Dataset records:
━━━━
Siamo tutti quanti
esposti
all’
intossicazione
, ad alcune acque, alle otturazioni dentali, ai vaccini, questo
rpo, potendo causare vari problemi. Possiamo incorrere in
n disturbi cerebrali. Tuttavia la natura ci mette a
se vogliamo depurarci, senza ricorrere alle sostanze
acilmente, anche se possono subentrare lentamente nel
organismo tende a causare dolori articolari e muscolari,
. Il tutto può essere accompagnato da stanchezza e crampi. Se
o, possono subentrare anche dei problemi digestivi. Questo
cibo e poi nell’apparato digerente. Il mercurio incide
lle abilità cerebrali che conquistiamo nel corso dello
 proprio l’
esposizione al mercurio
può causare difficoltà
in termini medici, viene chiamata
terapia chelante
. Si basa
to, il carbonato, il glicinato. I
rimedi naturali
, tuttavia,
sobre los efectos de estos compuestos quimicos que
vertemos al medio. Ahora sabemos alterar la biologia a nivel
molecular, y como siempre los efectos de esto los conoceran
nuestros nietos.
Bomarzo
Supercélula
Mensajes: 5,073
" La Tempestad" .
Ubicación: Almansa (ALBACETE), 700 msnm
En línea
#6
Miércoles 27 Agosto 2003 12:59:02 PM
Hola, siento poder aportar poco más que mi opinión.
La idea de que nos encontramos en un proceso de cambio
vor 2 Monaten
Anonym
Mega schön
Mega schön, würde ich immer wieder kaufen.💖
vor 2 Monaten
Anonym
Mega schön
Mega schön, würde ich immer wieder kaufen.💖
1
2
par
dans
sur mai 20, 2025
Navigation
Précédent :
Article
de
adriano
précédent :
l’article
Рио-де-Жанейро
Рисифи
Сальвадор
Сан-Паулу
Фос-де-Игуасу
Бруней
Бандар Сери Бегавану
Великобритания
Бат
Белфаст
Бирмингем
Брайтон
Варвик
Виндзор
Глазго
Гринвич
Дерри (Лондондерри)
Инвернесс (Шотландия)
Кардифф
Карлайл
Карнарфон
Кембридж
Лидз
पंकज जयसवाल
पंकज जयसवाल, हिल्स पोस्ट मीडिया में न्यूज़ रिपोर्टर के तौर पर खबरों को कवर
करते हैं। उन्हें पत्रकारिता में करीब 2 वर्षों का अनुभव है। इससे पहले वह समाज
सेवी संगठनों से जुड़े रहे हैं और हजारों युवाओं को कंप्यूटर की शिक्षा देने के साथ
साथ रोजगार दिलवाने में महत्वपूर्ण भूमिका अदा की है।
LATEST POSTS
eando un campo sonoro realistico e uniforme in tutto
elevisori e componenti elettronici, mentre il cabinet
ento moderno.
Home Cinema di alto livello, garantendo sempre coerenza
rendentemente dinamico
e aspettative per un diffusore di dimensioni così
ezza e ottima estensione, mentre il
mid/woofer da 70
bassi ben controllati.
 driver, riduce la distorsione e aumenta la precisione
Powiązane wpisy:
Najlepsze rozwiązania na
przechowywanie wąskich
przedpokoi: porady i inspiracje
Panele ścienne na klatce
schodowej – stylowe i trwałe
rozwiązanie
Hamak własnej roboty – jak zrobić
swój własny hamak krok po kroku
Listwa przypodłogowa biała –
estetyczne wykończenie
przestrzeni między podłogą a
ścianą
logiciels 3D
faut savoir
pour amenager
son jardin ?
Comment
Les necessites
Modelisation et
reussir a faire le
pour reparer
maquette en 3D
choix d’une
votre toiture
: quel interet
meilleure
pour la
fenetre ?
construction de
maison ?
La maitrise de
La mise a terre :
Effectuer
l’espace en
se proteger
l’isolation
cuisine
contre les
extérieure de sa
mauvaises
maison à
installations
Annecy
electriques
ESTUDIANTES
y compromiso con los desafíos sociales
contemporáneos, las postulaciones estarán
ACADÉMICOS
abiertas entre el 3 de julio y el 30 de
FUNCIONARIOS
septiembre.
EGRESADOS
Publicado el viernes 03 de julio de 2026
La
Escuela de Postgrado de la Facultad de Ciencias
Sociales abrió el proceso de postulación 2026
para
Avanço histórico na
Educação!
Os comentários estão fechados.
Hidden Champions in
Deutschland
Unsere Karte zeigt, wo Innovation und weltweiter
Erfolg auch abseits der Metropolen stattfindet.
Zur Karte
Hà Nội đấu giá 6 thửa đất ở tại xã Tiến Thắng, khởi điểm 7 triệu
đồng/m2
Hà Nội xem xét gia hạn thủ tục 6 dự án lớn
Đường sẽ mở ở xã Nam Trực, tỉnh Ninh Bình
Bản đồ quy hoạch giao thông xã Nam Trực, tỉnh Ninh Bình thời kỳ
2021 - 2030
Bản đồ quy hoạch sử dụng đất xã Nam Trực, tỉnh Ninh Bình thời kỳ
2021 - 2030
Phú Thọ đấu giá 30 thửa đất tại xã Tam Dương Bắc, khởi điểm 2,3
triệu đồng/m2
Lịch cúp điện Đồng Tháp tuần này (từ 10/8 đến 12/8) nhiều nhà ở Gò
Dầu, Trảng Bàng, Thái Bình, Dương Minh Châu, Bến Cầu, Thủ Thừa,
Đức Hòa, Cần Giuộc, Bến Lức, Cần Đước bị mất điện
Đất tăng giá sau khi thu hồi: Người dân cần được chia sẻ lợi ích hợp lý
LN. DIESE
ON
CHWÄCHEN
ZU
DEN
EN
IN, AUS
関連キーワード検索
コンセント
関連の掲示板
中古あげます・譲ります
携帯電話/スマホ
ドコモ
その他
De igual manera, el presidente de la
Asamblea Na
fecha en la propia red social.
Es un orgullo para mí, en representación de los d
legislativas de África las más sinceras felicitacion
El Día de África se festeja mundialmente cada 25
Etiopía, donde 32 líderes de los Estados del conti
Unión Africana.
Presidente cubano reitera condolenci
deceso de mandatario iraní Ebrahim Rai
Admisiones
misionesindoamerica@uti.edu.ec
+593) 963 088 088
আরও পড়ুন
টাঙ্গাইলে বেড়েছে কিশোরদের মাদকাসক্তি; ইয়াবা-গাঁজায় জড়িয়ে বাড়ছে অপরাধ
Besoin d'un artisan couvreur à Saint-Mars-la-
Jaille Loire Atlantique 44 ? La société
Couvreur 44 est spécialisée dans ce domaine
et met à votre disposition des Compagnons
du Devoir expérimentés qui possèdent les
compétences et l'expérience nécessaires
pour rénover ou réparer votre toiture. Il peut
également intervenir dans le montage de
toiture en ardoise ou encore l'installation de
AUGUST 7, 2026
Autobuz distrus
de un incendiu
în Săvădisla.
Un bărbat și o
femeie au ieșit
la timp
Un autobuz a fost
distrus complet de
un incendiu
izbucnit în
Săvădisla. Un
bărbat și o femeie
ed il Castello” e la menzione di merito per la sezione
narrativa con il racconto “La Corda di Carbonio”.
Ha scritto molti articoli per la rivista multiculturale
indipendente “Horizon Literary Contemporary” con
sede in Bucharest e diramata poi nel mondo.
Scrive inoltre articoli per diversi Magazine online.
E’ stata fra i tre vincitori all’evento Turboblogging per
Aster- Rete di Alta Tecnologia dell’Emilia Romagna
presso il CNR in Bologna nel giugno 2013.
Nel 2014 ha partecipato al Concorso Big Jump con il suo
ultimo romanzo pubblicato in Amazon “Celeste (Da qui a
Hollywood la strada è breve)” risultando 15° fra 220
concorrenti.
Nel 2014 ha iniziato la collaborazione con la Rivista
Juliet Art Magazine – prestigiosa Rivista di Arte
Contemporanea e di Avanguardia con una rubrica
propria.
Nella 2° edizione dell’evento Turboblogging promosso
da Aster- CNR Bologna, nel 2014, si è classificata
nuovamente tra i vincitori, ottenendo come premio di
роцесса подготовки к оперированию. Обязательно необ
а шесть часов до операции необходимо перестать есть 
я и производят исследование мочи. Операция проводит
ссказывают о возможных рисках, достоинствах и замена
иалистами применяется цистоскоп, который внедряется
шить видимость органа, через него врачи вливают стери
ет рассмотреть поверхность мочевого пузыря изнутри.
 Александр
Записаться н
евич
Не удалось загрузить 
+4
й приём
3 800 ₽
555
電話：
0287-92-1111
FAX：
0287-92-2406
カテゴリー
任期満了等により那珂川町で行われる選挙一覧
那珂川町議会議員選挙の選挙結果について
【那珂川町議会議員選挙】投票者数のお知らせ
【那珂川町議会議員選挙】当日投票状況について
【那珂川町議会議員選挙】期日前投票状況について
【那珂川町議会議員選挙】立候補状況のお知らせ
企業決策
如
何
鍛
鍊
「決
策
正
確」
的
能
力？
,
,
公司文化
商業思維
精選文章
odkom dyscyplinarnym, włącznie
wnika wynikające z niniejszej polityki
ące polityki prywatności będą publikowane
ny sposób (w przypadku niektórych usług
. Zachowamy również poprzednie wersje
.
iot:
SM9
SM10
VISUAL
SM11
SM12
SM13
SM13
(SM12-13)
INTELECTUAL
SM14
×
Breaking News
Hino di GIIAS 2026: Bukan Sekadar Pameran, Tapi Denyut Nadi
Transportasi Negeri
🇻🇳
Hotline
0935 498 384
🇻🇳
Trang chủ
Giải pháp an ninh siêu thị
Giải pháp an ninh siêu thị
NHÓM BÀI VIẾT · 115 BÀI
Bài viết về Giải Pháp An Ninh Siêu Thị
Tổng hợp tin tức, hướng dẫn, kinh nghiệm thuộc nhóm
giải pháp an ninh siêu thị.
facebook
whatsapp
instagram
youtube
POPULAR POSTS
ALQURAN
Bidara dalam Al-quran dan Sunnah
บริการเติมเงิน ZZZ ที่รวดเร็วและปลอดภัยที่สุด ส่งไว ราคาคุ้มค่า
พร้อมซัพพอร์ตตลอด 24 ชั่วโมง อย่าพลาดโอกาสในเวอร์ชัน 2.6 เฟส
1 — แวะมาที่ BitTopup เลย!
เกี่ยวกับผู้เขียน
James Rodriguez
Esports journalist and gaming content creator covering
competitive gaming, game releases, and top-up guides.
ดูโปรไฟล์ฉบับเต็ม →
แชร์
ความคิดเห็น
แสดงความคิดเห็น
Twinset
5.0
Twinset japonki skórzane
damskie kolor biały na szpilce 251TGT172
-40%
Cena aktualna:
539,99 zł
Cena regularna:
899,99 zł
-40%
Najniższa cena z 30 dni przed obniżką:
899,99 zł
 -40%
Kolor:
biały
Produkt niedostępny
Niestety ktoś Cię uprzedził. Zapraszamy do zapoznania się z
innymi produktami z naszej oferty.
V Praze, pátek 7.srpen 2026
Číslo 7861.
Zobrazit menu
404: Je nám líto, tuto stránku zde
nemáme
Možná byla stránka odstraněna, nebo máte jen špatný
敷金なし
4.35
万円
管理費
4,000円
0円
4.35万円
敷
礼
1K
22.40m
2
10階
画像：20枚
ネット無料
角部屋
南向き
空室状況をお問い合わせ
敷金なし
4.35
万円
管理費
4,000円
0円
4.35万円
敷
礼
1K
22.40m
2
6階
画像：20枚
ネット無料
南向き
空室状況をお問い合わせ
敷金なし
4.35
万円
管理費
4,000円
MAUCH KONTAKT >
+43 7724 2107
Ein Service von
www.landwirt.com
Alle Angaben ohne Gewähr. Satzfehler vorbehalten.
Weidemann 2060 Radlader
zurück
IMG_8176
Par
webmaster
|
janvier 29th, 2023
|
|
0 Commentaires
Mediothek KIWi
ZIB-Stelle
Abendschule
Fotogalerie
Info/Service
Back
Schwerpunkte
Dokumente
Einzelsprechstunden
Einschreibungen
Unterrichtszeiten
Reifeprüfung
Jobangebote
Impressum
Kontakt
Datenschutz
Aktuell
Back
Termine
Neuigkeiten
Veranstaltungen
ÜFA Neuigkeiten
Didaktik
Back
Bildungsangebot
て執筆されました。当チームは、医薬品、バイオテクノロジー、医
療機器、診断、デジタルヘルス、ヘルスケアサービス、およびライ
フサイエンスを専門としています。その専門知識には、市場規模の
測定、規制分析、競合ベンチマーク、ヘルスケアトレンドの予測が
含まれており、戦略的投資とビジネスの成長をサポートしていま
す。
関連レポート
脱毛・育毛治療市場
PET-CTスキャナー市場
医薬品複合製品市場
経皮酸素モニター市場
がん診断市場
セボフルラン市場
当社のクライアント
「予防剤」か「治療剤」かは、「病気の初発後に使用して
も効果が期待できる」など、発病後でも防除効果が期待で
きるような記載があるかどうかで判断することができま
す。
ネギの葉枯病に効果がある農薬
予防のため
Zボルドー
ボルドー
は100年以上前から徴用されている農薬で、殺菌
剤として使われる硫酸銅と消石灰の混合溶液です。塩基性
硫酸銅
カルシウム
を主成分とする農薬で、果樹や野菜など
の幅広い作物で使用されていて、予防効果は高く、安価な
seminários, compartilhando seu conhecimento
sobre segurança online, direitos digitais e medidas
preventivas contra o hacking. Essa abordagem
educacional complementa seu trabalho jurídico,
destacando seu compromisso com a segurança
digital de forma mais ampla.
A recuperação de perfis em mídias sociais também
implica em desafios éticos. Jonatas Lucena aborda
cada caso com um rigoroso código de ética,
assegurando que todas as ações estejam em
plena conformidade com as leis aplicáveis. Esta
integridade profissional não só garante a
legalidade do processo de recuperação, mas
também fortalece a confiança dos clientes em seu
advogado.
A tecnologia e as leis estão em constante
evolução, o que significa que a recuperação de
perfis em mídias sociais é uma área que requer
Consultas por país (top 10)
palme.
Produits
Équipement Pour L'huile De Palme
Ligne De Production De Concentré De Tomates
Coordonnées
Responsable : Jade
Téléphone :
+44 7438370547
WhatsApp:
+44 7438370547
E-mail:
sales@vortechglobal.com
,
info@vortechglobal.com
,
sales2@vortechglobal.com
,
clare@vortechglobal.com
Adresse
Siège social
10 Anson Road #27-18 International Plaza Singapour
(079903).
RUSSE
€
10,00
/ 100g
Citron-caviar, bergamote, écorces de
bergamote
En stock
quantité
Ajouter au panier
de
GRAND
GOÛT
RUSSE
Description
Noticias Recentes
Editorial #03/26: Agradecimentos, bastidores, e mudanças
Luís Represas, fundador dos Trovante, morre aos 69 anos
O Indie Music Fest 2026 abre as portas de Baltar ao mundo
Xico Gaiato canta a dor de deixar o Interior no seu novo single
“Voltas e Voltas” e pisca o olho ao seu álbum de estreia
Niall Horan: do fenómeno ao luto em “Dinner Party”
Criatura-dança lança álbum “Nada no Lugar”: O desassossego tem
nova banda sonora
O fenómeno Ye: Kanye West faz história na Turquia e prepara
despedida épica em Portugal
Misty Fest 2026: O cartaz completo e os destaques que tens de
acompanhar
━━━━
● What to work on: Copy each line of the preceding data that contains the string "bergamote".

● Your solution:
Citron-caviar, bergamote, écorces de
bergamote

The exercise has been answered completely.